DOMANDE DI STUDIO
1. Riassumi in forma più breve il paragrafo del testo sui saluti che comincia con «Consistono in piccoli auspici», conservandone i fatti principali.
2. Prosegui il testo sui saluti a partire dall'ultima frase riportata.

======== BRANO DELL'ESERCIZIO ========

«...Penso a chi ha imparato ormai
che le cose iniziano dalla “bi”.
Perché puoi anche inseguire la “a”,
ma solo la “bi” sei sicuro
di trovarla sempre “lì”...».
Così mi disse, un bel giorno,
sotto sera, Topesio...
*******
I saluti che ci scambiamo lungo l'arco delle ore quotidiane, vengono tutti più o meno espressi con formule di micro-augurio: buon giorno, buon pomeriggio, buona mattinata, buonasera, buonanotte.
Consistono in piccoli auspici di trascorrere bene una certa parte del giorno. Sembra un fatto scontato, ma a ben guardare non lo è più di tanto, perché non in tutti i modi di salutare sono costruiti su una “espressione di speranza”. Se si pensa al più classico dei classici dei saluti italiani, il “ciao”, si vede infatti che non contiene un augurio, ma, con ogni probabilità, una forma di ossequio. L'etimo della paroluzza è molto incerto, ma (ormai anche i sassi e i granelli di sabbia lo sanno) pare che derivi da una contrazione del termine veneziano “sciào”, ossia “schiavo”. Dicendo “ciao” a qualcuno, ci si pone dunque in atteggiamento di deferenza, come a dire “sono servo tuo”.

======== MATERIALE FORNITO ========

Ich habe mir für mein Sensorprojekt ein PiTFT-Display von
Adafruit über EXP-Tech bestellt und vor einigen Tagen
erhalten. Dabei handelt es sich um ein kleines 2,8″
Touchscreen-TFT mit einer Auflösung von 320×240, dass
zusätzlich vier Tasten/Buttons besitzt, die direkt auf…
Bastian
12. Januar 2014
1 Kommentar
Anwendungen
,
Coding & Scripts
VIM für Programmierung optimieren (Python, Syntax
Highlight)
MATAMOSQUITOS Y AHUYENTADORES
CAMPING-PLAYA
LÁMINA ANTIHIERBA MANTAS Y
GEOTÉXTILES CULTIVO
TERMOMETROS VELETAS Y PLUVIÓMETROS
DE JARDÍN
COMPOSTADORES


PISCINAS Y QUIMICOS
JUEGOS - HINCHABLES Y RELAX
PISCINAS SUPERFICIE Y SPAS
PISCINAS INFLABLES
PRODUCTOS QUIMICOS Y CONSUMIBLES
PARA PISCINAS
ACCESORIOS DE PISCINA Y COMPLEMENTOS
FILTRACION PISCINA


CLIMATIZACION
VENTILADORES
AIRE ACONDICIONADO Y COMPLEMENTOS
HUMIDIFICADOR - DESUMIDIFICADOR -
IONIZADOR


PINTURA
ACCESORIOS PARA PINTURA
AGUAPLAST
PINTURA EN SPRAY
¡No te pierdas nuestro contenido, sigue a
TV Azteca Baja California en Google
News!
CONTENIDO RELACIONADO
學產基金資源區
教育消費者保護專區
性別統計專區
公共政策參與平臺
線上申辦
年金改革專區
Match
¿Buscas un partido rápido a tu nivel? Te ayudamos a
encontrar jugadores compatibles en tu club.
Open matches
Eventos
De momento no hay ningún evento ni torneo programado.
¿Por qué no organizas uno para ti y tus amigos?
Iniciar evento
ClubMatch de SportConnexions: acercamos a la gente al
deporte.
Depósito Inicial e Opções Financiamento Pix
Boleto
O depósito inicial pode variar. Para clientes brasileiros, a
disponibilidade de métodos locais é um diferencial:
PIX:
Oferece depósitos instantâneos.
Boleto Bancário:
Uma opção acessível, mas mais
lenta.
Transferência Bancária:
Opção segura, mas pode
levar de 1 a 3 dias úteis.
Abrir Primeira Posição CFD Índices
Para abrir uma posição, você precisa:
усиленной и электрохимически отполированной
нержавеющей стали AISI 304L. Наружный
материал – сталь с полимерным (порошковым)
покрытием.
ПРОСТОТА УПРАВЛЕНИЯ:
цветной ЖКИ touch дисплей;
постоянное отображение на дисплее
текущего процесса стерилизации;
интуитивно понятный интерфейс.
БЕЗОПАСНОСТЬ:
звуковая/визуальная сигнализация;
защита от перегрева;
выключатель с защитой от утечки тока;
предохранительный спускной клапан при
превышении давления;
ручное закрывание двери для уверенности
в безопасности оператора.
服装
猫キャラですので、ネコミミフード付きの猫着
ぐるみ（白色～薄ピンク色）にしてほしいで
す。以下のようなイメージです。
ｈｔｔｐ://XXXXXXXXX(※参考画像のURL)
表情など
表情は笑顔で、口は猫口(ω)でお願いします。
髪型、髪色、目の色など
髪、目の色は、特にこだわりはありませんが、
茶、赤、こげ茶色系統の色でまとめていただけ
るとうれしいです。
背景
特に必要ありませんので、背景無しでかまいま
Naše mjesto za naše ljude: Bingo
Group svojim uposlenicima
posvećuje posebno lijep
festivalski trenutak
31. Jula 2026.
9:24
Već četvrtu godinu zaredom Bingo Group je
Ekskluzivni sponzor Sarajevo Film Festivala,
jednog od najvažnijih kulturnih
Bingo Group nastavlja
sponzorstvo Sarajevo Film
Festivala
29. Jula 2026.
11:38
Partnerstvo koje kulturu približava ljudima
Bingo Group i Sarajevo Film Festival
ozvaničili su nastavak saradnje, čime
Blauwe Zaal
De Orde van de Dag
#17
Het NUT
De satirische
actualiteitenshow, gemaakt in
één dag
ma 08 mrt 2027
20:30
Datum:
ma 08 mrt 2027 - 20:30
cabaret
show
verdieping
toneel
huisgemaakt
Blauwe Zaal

========

RISPOSTE AI COMPITI
1. I saluti quotidiani sono piccoli auguri di trascorrere bene una parte della giornata, ma non tutti i modi di salutare si fondano su una speranza. Il classico “ciao”, infatti, non contiene un augurio ma, con ogni probabilità, una forma di ossequio. La sua etimologia è incerta, ma sembra derivare dal veneziano “sciào”, cioè “schiavo”. Chi dice “ciao” si pone quindi in atteggiamento di deferenza, come a dire “sono servo tuo”.

2.
Pur non essendo un esperto di espressioni d'incontro o di commiato internazionali, mi azzardo a dire che forse il “ciao” è uno dei più bei saluti del mondo. E' quasi giusto che il suo senso si sia perso lungo i miliardi di passaggi intercorsi di bocca in bocca, fra salutanti, attraversando il cammino del tempo. Perché al di là di cosa veramente significhino, questo tipo di saluti fanno leva principalmente sulla sonorità repentina, sul guizzo sillabico puro. Basta pensare al modo inglese di salutarsi in confidenza con un “bye-bye” (“bài-bài”), che può diventare un semplice “bye” o, ancor più ridotto, un “hi” (“hài”) d'estrema familiarità.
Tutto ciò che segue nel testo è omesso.